* **ESTRATTO DEL DOCUMENTO**:
►
Rumours si apre con un'inquadratura totale, che risuona sopra la colonna sonora tragicomica di Kristian Eidnes Andersen. Al centro, ecco salire sul palchetto, introdotti dai cartelli, i sette leader mondiali, riuniti in Germania per il G7, tra foto di rito, strette di mano e le tipiche dichiarazioni inconcludenti. Cate Blanchett, a metà tra Ursula von Der Leyen e Angela Merkel, è il cancelliere tedesco; Charles Dance è il presidente USA (lui, inglese doc, che non maschera l'accento british); Nikki Amuka-Bird è il primo ministro britannico; Denis Ménochet è il presidente francese; Roy Dupuis è il primo ministro canadese e, infine, Rolando Ravello è il primo ministro italiano (che gira con la bresaola in tasca, ma questa è una delle tante trovate bislacche degli autori).
◄
* **DATI FORNITI**:
►
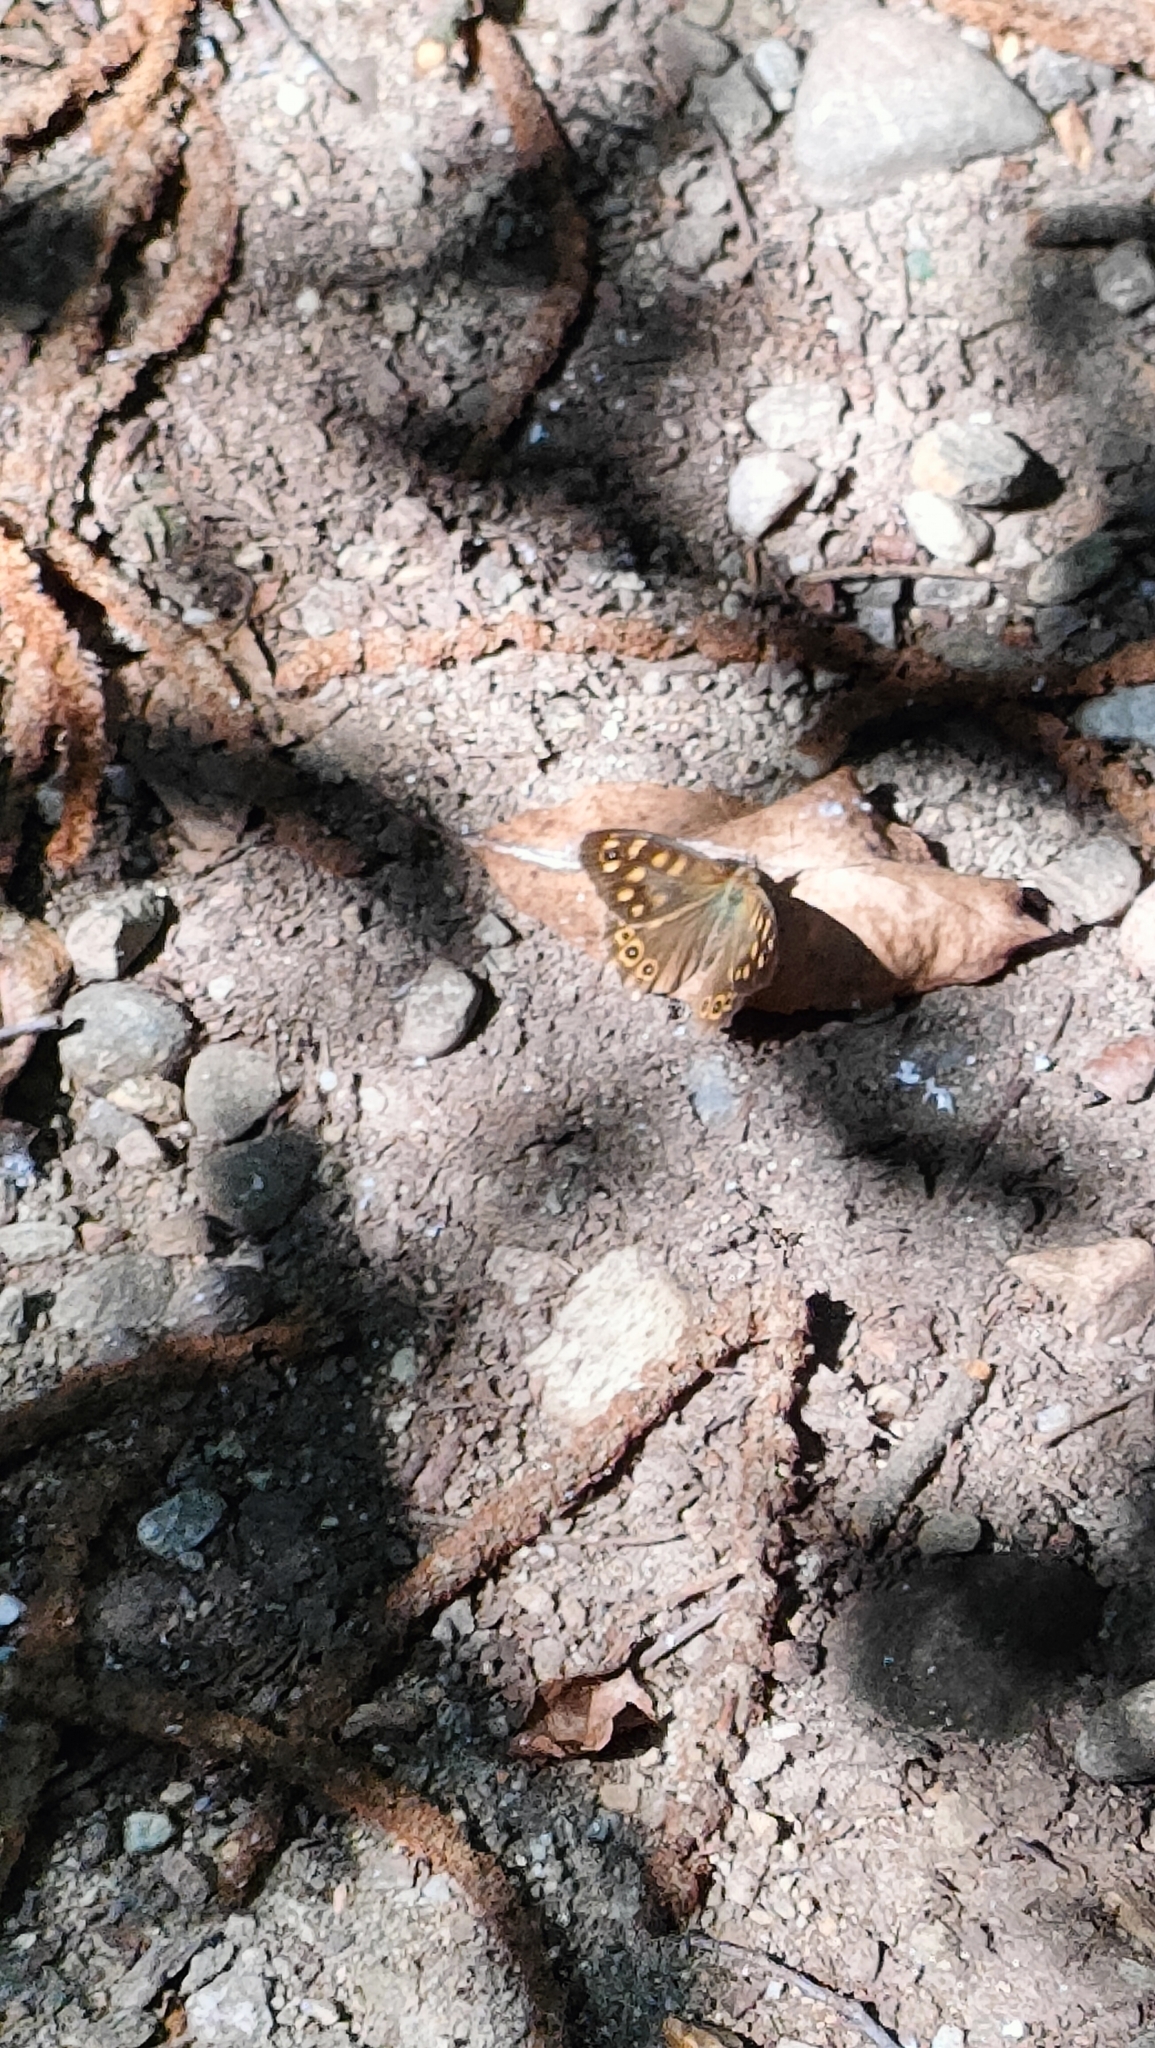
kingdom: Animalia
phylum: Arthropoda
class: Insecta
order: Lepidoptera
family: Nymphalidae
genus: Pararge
◄
►
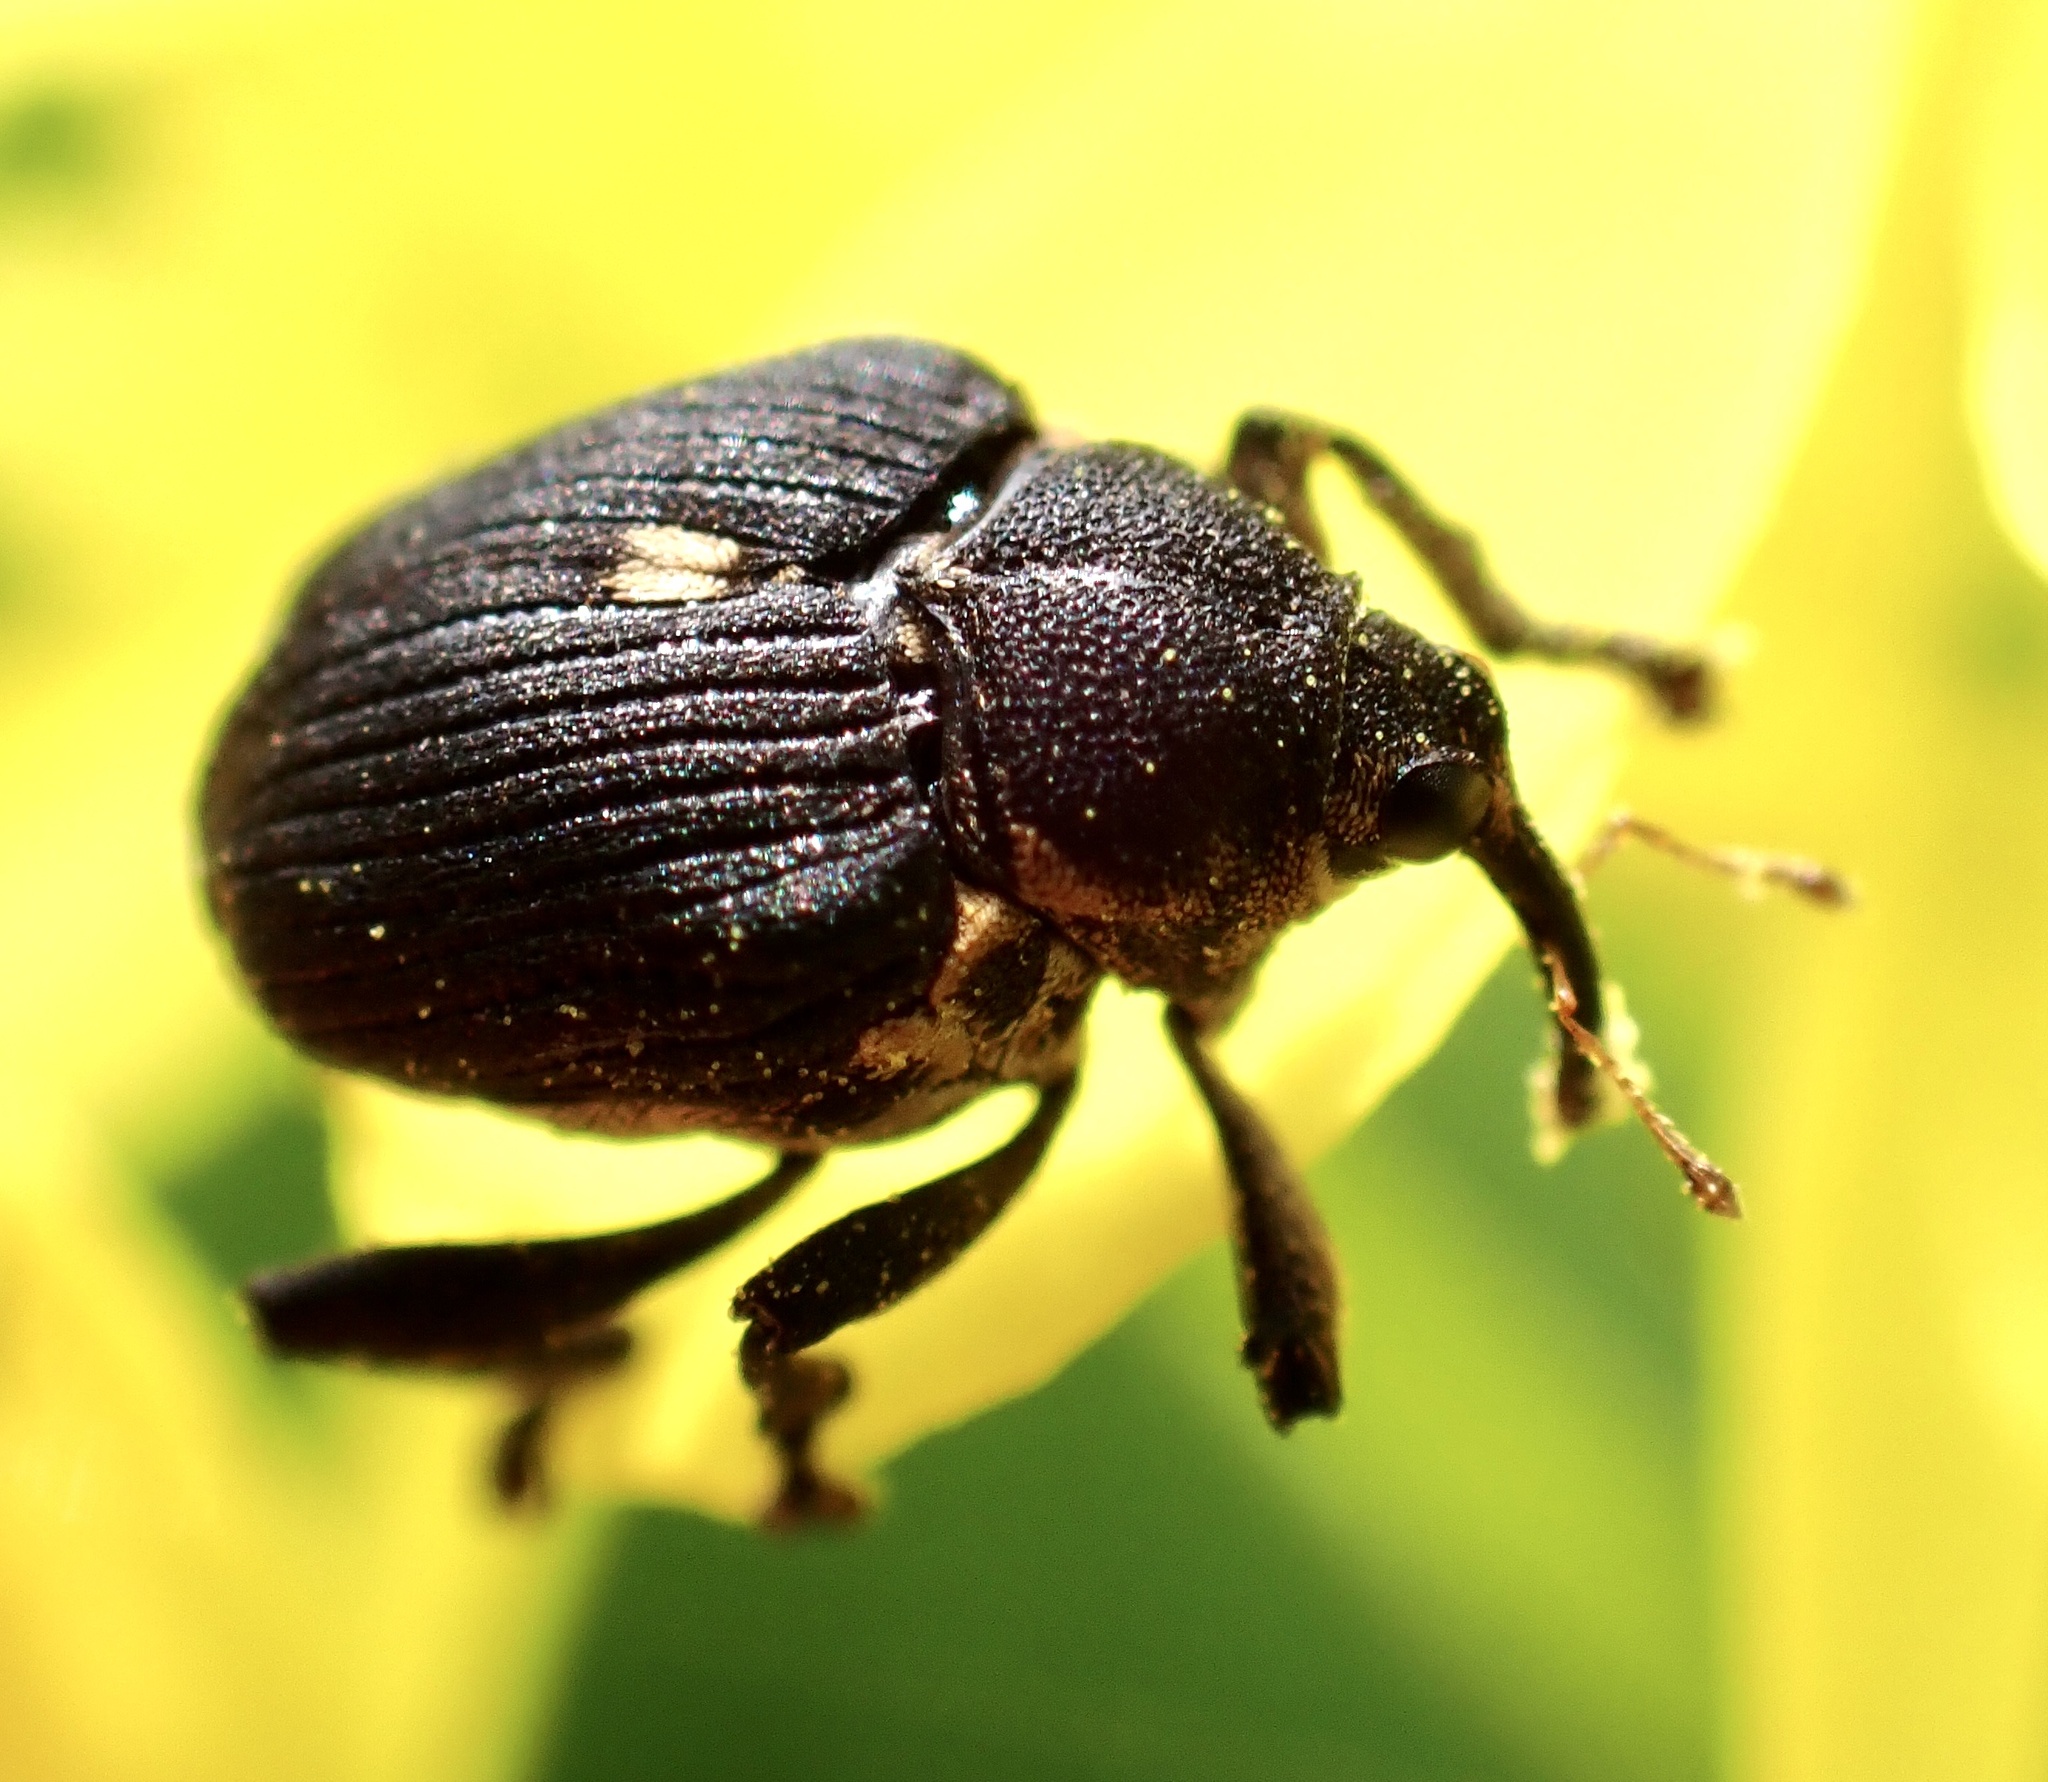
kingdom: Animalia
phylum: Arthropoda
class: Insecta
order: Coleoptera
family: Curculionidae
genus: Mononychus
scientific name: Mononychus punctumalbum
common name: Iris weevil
◄
►
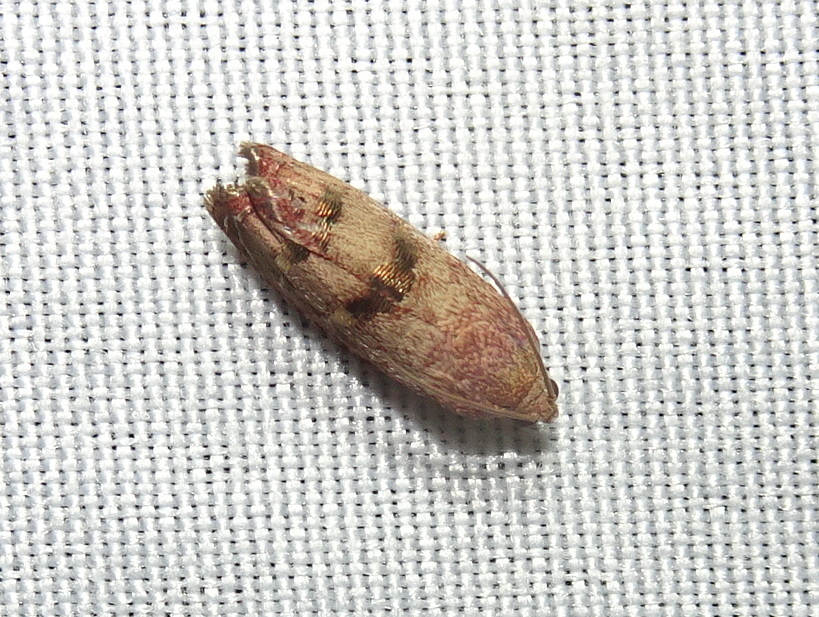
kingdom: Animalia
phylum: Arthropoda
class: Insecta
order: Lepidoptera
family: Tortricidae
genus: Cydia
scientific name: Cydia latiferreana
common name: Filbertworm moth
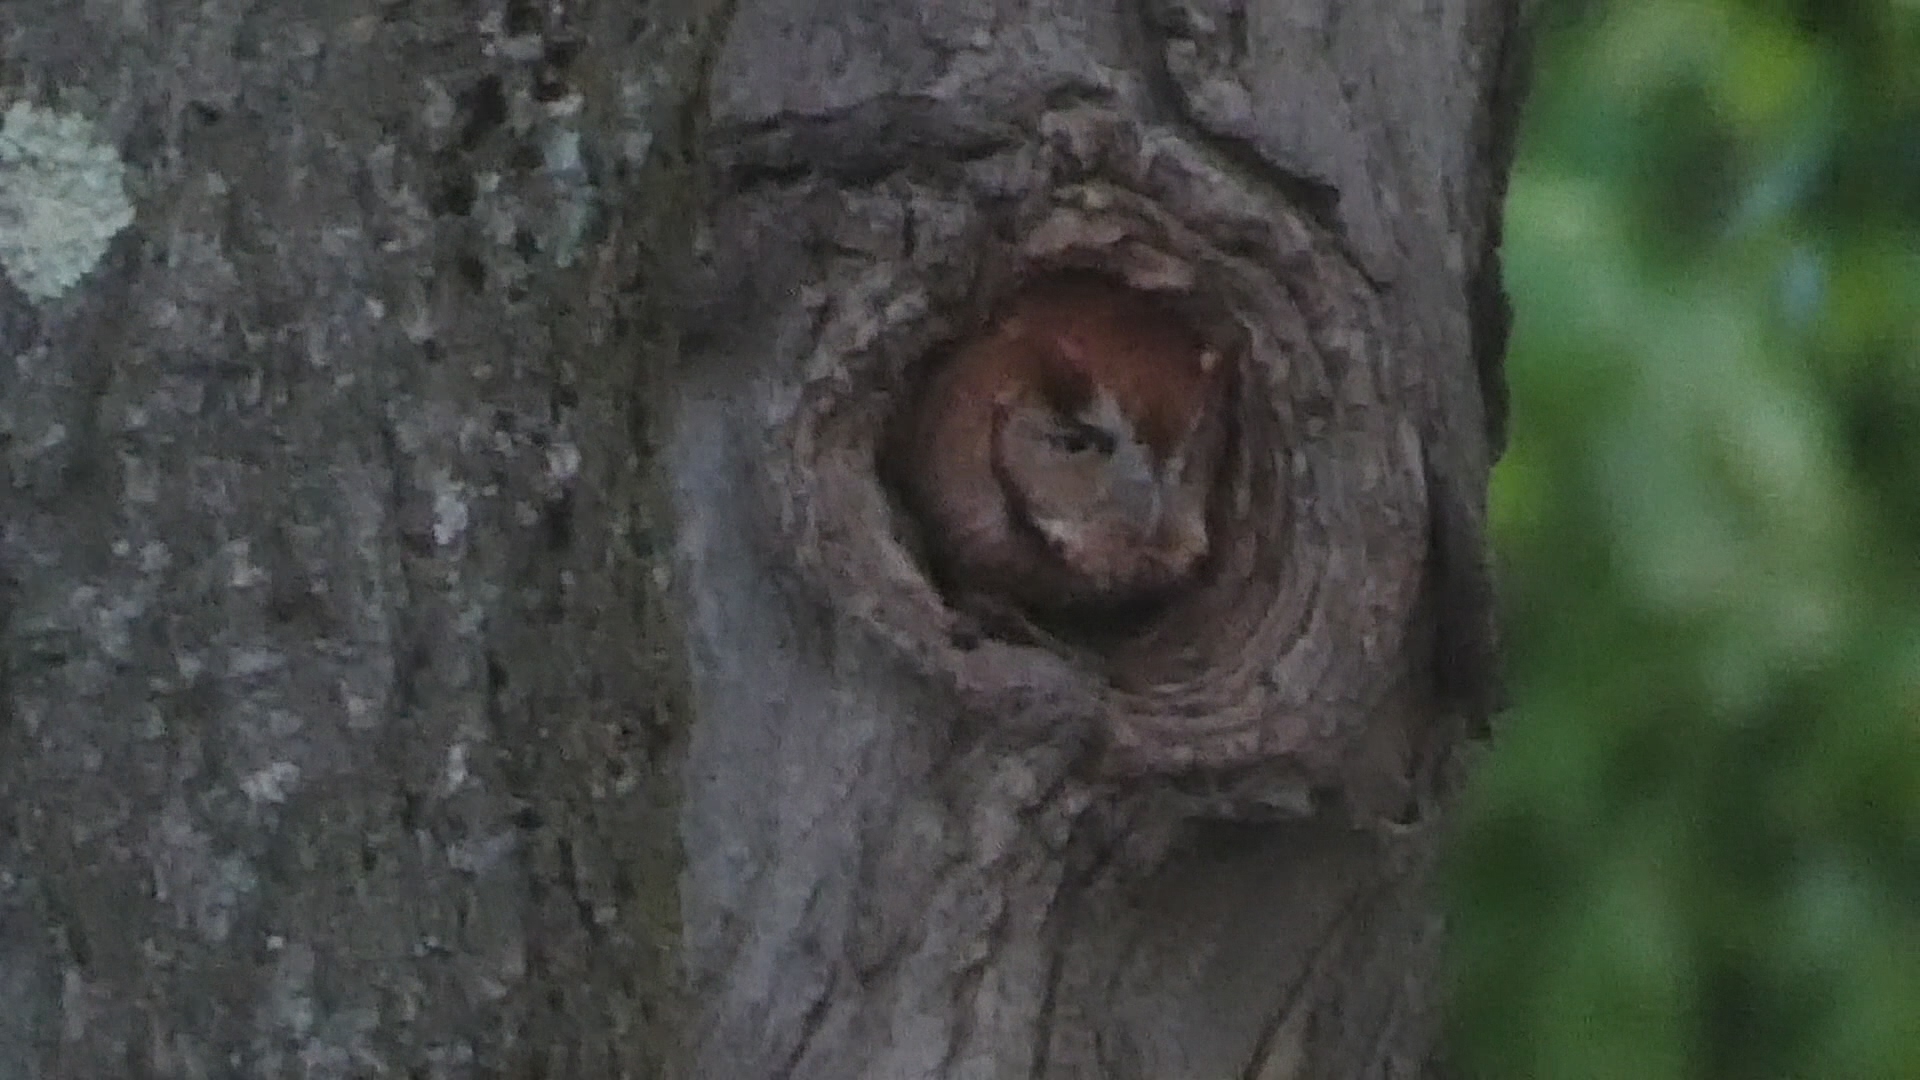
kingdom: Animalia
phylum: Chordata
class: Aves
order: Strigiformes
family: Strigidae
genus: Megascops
◄
* **COSA OCCORRE**:
Prosegui il testo sul film Rumours dopo la sua ultima frase.

* **RISPOSTA**:
Più avanti, nel delirio generale, incontriamo anche Alicia Vikander, come presidente della commissione europea. E la incontriamo nel bosco, dopo che i sette si ritrovano vittima di una specie di attacco da parte di un gruppo di uomini di fango (e non solo...), che spingeranno i capi di Stato verso una sopravvivenza assurda, pasticciona e disperata. Al centro del bosco, un enorme cervello che, secondo Guy Maddin, Evan Johnson e Galen Johnson, dovrebbe rappresentare il predominio dell'intelligenza artificiale. Vabbè!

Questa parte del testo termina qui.